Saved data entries
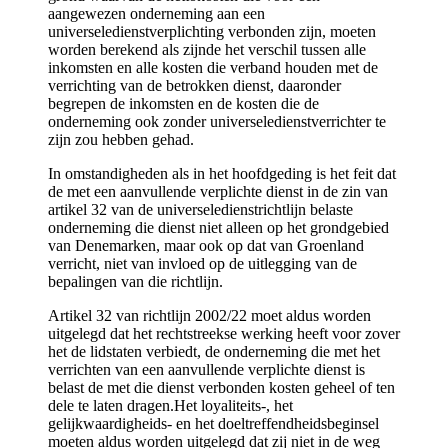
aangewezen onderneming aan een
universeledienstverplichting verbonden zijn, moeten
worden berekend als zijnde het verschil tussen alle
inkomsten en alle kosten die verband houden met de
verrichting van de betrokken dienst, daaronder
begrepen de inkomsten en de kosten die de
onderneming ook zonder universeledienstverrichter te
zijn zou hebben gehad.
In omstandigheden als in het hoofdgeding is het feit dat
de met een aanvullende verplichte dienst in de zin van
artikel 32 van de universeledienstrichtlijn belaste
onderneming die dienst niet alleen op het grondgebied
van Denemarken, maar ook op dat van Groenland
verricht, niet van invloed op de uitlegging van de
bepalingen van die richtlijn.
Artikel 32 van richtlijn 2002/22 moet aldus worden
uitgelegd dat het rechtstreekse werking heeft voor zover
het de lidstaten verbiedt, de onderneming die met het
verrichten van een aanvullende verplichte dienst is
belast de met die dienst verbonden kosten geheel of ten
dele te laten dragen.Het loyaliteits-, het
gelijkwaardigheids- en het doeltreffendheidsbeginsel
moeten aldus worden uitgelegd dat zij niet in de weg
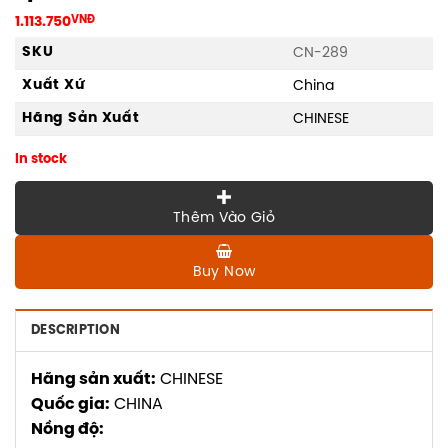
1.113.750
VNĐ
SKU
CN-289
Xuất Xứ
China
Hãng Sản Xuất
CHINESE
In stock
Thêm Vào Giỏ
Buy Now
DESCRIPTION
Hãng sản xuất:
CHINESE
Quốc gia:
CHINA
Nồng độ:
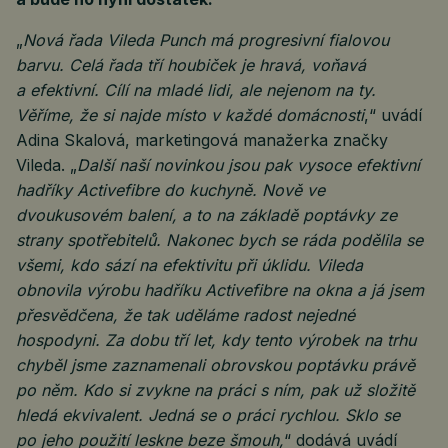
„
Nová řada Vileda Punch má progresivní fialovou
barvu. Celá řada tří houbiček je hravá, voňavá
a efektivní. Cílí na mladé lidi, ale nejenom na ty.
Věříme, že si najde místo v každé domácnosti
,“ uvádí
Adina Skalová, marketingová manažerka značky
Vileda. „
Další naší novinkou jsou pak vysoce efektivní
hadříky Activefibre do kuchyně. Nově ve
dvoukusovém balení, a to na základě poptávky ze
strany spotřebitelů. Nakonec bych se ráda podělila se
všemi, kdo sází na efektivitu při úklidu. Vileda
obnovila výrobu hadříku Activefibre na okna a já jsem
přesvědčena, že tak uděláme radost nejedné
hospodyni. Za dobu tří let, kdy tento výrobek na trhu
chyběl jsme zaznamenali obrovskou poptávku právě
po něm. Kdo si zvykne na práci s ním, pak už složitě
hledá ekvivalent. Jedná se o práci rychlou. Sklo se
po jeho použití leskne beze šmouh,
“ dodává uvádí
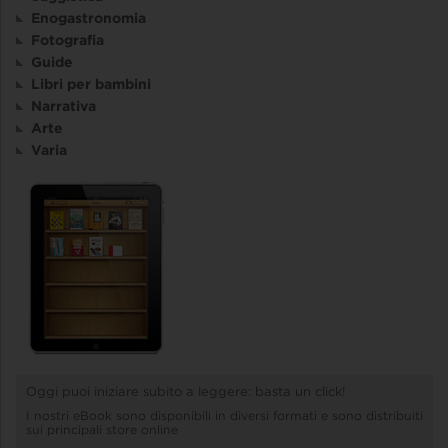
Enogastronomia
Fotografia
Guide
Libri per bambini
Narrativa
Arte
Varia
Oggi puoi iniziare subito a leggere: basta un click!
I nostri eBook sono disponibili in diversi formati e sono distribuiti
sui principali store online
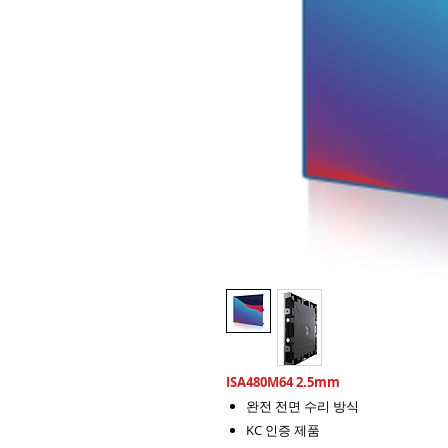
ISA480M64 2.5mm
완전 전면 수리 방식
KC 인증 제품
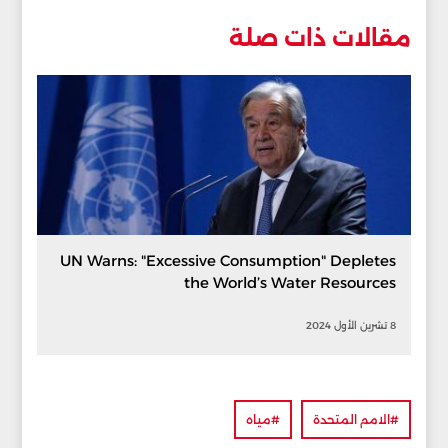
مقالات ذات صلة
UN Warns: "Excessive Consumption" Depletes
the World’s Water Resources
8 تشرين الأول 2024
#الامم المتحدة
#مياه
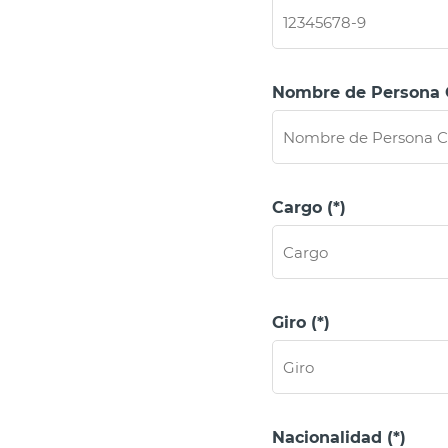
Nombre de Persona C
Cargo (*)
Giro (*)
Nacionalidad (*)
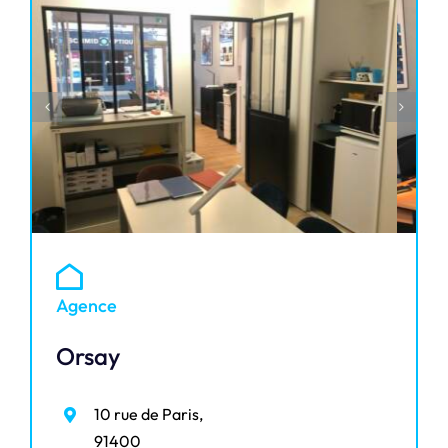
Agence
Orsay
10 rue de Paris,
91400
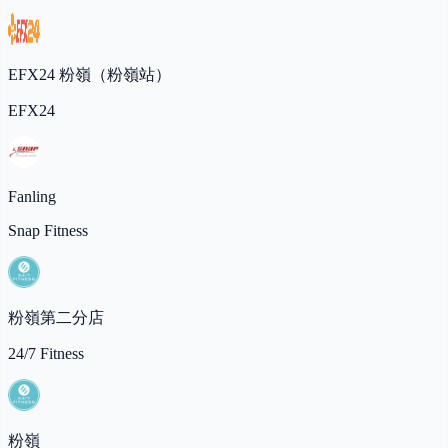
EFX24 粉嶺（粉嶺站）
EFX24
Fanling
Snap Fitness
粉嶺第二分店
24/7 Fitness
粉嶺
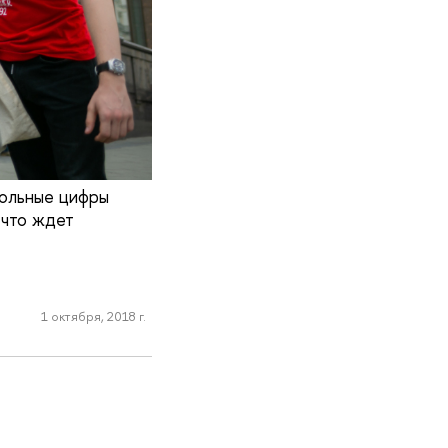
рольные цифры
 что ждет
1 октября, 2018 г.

==

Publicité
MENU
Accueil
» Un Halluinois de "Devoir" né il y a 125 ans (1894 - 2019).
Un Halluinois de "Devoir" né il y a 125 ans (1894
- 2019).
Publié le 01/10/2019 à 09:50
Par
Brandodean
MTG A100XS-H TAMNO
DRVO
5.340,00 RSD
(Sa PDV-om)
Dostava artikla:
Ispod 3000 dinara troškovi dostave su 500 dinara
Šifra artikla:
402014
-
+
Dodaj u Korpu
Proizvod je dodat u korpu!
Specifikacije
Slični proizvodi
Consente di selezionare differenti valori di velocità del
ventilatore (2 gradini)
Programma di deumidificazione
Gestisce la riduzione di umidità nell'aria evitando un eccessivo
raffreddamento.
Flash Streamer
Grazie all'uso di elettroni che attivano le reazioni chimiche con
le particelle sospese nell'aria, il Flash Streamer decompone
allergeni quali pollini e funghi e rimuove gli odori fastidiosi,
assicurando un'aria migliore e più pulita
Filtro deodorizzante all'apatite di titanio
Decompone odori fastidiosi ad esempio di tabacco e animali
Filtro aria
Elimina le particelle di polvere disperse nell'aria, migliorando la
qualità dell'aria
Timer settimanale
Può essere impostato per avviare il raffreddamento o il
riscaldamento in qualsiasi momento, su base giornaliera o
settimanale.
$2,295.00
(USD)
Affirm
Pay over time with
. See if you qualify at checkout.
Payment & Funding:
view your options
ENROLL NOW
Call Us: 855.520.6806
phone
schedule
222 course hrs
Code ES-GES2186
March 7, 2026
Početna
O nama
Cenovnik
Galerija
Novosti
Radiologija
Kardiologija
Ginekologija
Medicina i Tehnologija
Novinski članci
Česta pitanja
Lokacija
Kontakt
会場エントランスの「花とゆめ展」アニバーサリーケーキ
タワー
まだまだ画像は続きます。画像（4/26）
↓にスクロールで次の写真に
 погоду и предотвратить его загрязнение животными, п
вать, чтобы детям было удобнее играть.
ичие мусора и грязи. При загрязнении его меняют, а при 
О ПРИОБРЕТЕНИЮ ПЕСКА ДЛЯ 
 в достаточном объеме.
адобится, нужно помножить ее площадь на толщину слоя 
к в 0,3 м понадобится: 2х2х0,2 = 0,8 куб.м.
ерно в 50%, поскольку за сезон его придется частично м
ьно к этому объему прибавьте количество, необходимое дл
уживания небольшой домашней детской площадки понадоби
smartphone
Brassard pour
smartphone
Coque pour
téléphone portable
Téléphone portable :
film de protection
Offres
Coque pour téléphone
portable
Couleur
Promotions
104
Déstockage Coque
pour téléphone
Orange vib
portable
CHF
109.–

= Work instructions =
Identify each line in the entries above that contains the word "řada" and copy every such line in full.

= Result of the task =
Nová řada Vileda Punch má progresivní fialovou
barvu. Celá řada tří houbiček je hravá, voňavá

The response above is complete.